2. Microbial Therapy
This method can treat a variety of organic pollutants, including phenols, oils and products, and polychlorinated hydrocarbons.
Microbes are deposited, developed and used to treat the environment. Before treatment, standard agricultural techniques are used to dig and treat the soil.
3. Waste Recycling
Products such as glass, paper, and fabric wrapping can be used indoors to reduce soil pollution. The need to replace recycled products will be limited, thus reducing the amount of relatively low household waste, such as plastic and the electronic waste being sent to the landfill.
Recycling is another way to reduce waste. Some plastics and glasses can be recycled to reduce waste and enhance environmental protection.

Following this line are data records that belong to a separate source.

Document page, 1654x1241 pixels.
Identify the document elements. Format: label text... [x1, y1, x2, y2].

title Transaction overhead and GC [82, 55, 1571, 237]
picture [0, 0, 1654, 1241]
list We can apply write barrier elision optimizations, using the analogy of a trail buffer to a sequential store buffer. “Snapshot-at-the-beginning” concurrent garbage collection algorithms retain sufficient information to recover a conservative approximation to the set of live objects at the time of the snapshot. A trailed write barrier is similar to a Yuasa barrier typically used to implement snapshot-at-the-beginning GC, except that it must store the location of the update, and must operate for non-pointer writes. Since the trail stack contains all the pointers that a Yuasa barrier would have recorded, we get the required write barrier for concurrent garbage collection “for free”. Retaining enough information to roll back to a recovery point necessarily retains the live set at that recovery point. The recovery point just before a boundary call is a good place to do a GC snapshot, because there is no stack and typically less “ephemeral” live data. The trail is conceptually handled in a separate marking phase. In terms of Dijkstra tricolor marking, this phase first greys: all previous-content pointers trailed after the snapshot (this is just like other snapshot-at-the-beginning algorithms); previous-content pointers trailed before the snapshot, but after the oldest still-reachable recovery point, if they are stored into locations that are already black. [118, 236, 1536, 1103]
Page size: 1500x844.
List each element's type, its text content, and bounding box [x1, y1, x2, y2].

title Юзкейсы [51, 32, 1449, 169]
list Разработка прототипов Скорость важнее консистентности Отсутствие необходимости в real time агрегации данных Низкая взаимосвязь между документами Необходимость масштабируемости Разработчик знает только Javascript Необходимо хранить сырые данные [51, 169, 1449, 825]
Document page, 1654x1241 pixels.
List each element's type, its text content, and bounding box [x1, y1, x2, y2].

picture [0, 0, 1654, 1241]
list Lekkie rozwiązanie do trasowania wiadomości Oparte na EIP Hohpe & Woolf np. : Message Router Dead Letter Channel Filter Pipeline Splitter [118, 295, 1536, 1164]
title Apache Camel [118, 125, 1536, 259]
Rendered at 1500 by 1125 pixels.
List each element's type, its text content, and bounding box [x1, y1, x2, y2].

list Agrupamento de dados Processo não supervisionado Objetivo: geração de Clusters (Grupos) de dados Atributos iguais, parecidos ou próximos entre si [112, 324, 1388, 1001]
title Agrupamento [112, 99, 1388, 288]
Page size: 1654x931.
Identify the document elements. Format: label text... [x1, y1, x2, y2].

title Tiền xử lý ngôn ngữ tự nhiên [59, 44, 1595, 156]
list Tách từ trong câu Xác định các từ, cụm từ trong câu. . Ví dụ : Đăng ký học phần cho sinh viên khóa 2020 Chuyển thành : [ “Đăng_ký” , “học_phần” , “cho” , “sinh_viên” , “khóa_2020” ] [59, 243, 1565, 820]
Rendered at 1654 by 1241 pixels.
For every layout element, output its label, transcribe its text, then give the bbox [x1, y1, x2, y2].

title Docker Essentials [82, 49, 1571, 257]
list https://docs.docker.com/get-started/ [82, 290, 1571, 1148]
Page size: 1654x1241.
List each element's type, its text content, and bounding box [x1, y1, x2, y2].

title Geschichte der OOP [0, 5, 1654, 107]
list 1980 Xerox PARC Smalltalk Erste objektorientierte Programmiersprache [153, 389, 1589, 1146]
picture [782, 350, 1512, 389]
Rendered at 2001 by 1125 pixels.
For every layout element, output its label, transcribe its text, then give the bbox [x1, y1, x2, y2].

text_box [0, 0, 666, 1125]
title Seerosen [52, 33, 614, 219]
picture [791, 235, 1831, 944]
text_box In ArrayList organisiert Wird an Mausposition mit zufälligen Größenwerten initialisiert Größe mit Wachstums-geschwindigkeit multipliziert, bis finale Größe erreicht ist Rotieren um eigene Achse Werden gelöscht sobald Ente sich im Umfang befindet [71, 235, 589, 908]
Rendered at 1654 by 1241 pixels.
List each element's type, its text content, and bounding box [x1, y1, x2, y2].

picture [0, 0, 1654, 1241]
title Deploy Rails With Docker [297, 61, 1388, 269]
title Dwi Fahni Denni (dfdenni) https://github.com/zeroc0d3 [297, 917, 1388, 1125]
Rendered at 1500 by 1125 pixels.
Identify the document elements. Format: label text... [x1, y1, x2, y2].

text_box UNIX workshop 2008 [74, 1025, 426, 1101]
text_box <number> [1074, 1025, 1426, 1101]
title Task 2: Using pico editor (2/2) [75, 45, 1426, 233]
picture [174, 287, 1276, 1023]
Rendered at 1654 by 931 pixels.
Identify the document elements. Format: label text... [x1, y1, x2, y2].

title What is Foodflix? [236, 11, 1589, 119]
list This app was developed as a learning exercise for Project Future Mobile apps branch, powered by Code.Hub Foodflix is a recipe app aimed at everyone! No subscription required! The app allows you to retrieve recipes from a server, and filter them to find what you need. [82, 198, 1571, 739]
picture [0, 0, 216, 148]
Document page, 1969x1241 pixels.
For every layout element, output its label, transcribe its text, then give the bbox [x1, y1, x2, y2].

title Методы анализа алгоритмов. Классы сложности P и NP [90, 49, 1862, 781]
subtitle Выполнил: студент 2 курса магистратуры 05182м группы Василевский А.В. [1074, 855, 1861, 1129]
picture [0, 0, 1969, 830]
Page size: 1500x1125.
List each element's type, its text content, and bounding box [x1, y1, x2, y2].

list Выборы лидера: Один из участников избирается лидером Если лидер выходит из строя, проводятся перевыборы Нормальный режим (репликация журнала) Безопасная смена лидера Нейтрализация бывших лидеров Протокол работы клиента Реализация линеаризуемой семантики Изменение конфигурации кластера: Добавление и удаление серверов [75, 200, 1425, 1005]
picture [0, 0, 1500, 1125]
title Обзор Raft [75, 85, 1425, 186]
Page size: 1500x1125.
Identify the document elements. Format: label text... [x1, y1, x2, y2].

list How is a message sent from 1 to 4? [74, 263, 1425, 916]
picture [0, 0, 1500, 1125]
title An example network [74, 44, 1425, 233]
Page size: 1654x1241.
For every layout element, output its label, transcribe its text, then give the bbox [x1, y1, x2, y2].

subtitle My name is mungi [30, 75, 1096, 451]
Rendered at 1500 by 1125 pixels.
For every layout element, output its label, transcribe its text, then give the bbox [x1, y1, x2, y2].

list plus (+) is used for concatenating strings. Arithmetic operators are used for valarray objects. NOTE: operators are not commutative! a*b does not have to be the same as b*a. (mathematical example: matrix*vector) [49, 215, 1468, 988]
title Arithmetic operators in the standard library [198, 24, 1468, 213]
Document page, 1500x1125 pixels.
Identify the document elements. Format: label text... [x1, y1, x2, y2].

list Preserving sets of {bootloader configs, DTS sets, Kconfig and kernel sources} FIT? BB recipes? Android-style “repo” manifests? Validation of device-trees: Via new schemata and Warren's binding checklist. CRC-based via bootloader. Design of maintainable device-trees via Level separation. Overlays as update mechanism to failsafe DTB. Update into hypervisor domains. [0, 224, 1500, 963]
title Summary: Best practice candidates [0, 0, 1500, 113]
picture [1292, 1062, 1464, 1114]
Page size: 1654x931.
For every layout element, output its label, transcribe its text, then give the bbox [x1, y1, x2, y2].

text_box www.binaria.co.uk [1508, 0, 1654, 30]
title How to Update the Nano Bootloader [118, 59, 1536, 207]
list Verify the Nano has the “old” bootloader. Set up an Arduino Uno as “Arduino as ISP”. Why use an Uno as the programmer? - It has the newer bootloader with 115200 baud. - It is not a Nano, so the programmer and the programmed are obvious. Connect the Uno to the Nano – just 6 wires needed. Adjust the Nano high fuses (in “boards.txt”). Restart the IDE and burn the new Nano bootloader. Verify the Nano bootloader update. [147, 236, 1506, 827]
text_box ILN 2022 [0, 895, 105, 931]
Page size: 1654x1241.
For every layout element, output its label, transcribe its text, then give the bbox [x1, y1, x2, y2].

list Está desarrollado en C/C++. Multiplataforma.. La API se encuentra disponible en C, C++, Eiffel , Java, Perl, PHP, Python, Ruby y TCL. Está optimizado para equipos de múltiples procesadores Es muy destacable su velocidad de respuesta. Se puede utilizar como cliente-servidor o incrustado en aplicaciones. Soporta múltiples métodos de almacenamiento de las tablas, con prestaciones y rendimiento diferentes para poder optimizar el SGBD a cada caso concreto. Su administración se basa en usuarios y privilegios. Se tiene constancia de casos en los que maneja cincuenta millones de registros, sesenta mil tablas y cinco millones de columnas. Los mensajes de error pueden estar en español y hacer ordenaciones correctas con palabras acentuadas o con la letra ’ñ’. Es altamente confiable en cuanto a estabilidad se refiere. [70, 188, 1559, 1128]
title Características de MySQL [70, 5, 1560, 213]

4. Extraction and Separation Techniques
In this method, the solvent recovery technique is used. The extraction factor mixes with the polluted soil. The extract is primarily an organic solvent. This method can also be applied to removing heavy metals from clay, such as arsenic, copper, lead, cadmium, and others.
It can also be used to remove halogenated hydrocarbons and hydrocarbons. Impurities in the soil are mainly found in a thin and dense section of the soil such as humus. The basis for removal can be to separate the soil particles into a component using the principle of gravity of different particles.
5. Reducing the use of Artificial Fertilizers and Pesticides
Using organic farming practices can reduce soil pollution around the world. Biological fertilizers and fertilizers reduce the need for chemical fertilizers. Organic methods can also help control crop pests and diseases, which can reduce soil pollution.
6. Physical (thermal) Methods
Pollution can be eliminated by evaporation. By using the correct temperature, indirectly or directly through the heating system, pollution fumes can escape from the evaporation process.
Extraction from toilets is an example of a method of the steam jet being injected into contaminated soil to create evaporation of unauthorized pollution.
However, this method is not sustainable because pollutant emissions from soil are sent to the atmosphere, causing air pollution. Whatever the alternative way to deal with the effects of soil pollution, the focus should be on recycling, reuse, and reduction.
7. Chemical Methods
In this method, the chemical is contacted through a chemical process to restore the natural chemical balance of the soil. This is done regularly to ensure the detoxification process is completed.
8. Solid Waste Treatment
Solid waste must be properly treated and disposed of. They must be treated before release from physical, chemical, and biological sources, even to dangerously low levels of the environment.